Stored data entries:

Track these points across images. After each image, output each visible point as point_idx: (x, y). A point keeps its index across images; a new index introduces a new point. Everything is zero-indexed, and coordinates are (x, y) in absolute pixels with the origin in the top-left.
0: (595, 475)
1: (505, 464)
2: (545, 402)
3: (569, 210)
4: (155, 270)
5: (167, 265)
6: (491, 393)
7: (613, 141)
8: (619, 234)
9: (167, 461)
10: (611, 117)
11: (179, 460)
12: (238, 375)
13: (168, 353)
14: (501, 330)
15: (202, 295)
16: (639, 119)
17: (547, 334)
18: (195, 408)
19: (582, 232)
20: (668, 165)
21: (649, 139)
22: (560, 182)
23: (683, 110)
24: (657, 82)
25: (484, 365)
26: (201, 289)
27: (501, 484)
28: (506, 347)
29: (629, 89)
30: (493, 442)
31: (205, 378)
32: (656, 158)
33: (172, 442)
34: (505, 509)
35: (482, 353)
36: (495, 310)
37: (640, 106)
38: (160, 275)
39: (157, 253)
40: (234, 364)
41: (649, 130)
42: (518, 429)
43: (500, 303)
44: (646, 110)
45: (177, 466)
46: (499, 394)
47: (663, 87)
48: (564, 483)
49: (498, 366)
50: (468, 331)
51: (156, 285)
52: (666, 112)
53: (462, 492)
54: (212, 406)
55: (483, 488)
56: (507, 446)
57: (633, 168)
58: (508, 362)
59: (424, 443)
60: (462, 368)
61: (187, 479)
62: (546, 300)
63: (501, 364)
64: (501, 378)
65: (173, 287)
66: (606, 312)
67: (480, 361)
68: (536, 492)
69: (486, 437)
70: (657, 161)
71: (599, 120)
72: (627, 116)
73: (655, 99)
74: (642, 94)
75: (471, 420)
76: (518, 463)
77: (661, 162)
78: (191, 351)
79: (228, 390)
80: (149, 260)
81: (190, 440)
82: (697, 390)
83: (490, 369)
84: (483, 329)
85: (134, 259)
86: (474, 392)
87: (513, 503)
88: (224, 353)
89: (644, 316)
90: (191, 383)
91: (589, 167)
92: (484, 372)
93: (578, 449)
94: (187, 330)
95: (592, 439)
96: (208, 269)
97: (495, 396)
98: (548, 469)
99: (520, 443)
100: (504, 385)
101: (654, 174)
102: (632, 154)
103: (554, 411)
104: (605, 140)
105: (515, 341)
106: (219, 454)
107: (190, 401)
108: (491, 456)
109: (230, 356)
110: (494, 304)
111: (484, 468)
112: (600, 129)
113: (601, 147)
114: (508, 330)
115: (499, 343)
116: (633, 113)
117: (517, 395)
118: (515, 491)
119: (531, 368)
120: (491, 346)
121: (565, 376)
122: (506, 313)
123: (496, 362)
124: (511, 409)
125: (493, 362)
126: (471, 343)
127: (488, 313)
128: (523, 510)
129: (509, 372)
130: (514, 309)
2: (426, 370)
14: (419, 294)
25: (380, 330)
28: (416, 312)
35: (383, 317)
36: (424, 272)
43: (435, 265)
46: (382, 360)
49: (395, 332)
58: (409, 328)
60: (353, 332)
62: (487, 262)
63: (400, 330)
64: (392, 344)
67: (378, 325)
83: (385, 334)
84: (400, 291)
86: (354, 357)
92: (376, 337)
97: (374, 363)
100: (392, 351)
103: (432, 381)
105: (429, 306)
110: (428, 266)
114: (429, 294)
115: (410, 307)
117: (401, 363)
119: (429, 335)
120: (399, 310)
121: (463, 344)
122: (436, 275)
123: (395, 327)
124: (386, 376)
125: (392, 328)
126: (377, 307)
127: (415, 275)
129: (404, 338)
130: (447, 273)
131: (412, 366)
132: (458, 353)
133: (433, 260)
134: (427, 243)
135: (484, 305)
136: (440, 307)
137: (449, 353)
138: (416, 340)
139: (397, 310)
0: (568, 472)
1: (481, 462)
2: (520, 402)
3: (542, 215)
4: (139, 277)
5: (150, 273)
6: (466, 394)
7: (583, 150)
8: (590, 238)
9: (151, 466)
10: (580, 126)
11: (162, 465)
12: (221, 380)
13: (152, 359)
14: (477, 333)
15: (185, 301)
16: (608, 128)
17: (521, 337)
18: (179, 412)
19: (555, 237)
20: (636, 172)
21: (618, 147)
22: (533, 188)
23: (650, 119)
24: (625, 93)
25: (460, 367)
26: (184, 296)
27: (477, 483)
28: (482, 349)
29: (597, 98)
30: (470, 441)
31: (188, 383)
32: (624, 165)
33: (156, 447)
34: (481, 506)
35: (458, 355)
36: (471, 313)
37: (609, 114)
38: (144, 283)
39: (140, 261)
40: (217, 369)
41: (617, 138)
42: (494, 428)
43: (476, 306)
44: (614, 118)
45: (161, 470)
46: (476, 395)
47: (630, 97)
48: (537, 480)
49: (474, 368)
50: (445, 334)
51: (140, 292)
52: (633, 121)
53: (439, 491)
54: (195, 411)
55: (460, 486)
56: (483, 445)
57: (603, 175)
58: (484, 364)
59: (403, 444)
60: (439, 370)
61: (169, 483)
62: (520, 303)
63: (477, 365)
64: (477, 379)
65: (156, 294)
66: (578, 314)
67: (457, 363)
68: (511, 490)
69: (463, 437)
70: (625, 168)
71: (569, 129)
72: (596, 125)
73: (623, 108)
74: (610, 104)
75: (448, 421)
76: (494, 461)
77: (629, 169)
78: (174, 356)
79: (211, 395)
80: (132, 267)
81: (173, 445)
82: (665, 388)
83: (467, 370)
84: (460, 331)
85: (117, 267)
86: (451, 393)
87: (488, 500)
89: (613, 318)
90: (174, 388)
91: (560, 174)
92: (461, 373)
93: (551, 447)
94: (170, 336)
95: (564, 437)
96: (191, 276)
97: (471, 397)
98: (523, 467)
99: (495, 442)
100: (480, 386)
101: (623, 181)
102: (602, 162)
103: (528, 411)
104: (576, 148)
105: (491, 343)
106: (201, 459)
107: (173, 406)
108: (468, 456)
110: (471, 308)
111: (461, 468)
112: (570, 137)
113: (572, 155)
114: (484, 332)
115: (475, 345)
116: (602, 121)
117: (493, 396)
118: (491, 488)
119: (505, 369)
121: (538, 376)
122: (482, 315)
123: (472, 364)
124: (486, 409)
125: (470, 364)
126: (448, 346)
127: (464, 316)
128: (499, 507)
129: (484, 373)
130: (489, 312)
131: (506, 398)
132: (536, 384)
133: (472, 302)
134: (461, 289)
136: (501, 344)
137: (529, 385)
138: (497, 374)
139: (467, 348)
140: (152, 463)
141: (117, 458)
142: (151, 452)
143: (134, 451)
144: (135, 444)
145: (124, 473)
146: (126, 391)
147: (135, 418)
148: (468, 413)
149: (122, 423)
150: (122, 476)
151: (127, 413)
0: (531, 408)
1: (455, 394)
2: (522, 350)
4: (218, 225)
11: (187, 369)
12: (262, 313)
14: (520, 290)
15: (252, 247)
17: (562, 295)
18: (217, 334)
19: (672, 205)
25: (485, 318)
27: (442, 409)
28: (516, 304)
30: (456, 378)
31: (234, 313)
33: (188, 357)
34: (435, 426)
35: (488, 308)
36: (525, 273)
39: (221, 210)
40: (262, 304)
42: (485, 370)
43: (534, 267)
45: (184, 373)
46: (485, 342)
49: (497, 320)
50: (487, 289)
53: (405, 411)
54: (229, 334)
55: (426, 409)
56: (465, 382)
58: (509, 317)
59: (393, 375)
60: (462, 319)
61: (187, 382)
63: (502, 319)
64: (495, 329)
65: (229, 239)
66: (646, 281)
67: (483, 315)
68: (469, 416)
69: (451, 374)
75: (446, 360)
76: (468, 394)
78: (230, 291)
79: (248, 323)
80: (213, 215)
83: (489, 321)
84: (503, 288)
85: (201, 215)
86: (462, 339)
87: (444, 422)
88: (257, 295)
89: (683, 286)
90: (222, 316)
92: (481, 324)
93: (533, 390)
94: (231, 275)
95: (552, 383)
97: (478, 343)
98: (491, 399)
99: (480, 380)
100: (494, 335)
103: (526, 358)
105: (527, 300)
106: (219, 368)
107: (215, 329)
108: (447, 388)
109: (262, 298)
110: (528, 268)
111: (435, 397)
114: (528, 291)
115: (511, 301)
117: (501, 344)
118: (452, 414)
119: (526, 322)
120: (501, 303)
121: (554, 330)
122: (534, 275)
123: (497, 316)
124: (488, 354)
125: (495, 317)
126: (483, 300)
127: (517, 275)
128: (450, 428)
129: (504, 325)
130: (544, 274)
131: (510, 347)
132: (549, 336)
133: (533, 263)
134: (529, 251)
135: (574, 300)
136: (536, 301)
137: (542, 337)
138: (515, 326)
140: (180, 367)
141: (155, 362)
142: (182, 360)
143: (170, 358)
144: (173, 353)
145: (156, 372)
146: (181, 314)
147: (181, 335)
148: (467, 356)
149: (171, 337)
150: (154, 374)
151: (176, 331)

■ **EXERCISE BRIEF**: Present the lines from the one containing "140: (152, 463)" through the one containing "97: (478, 343)", both included, as a Markdown table with the columns Row and Entry, omitting blank lines.

■ **SOLUTION TO THIS EXERCISE**:
| Row | Entry |
|---|---|
| 1 | 140: (152, 463) |
| 2 | 141: (117, 458) |
| 3 | 142: (151, 452) |
| 4 | 143: (134, 451) |
| 5 | 144: (135, 444) |
| 6 | 145: (124, 473) |
| 7 | 146: (126, 391) |
| 8 | 147: (135, 418) |
| 9 | 148: (468, 413) |
| 10 | 149: (122, 423) |
| 11 | 150: (122, 476) |
| 12 | 151: (127, 413) |
| 13 | 0: (531, 408) |
| 14 | 1: (455, 394) |
| 15 | 2: (522, 350) |
| 16 | 4: (218, 225) |
| 17 | 11: (187, 369) |
| 18 | 12: (262, 313) |
| 19 | 14: (520, 290) |
| 20 | 15: (252, 247) |
| 21 | 17: (562, 295) |
| 22 | 18: (217, 334) |
| 23 | 19: (672, 205) |
| 24 | 25: (485, 318) |
| 25 | 27: (442, 409) |
| 26 | 28: (516, 304) |
| 27 | 30: (456, 378) |
| 28 | 31: (234, 313) |
| 29 | 33: (188, 357) |
| 30 | 34: (435, 426) |
| 31 | 35: (488, 308) |
| 32 | 36: (525, 273) |
| 33 | 39: (221, 210) |
| 34 | 40: (262, 304) |
| 35 | 42: (485, 370) |
| 36 | 43: (534, 267) |
| 37 | 45: (184, 373) |
| 38 | 46: (485, 342) |
| 39 | 49: (497, 320) |
| 40 | 50: (487, 289) |
| 41 | 53: (405, 411) |
| 42 | 54: (229, 334) |
| 43 | 55: (426, 409) |
| 44 | 56: (465, 382) |
| 45 | 58: (509, 317) |
| 46 | 59: (393, 375) |
| 47 | 60: (462, 319) |
| 48 | 61: (187, 382) |
| 49 | 63: (502, 319) |
| 50 | 64: (495, 329) |
| 51 | 65: (229, 239) |
| 52 | 66: (646, 281) |
| 53 | 67: (483, 315) |
| 54 | 68: (469, 416) |
| 55 | 69: (451, 374) |
| 56 | 75: (446, 360) |
| 57 | 76: (468, 394) |
| 58 | 78: (230, 291) |
| 59 | 79: (248, 323) |
| 60 | 80: (213, 215) |
| 61 | 83: (489, 321) |
| 62 | 84: (503, 288) |
| 63 | 85: (201, 215) |
| 64 | 86: (462, 339) |
| 65 | 87: (444, 422) |
| 66 | 88: (257, 295) |
| 67 | 89: (683, 286) |
| 68 | 90: (222, 316) |
| 69 | 92: (481, 324) |
| 70 | 93: (533, 390) |
| 71 | 94: (231, 275) |
| 72 | 95: (552, 383) |
| 73 | 97: (478, 343) |